_To do_. Repeat the listing below verbatim, omitting the pictures.
◆ ◆ ◆
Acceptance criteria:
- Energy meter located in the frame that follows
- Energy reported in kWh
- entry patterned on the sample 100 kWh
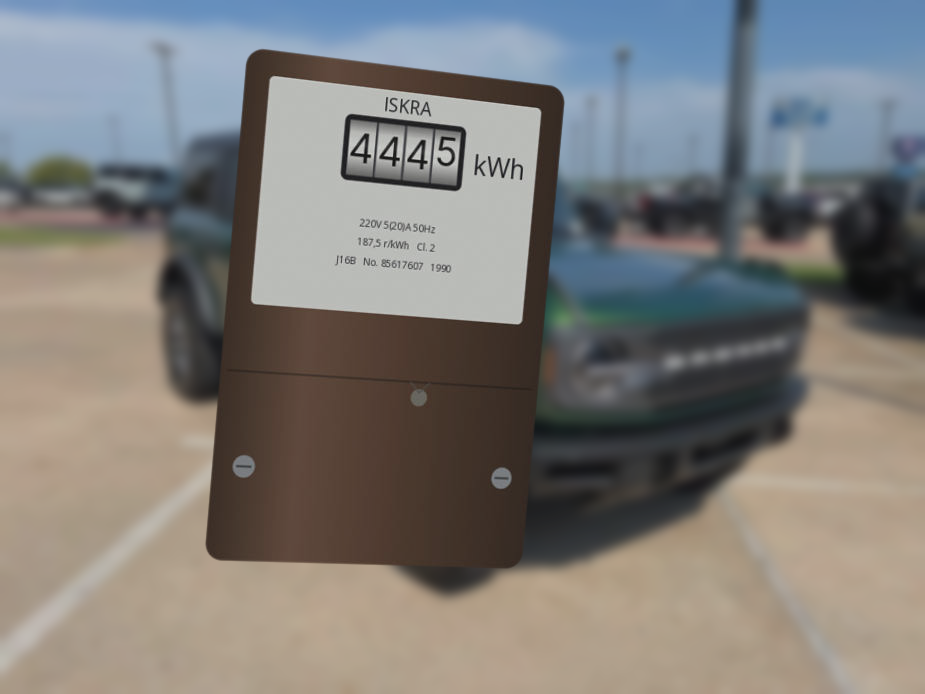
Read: 4445 kWh
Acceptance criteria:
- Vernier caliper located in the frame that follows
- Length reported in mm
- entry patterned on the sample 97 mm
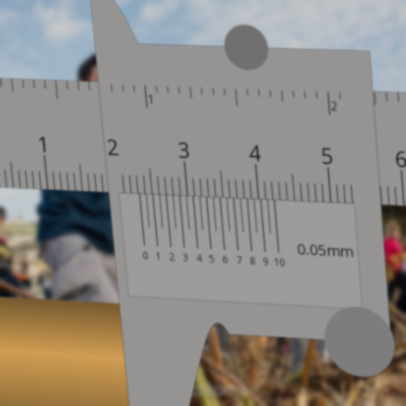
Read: 23.2 mm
◆ ◆ ◆
_Response to the exercise_.
Acceptance criteria:
- Energy meter located in the frame that follows
- Energy reported in kWh
- entry patterned on the sample 100 kWh
Read: 4445 kWh
Acceptance criteria:
- Vernier caliper located in the frame that follows
- Length reported in mm
- entry patterned on the sample 97 mm
Read: 23.2 mm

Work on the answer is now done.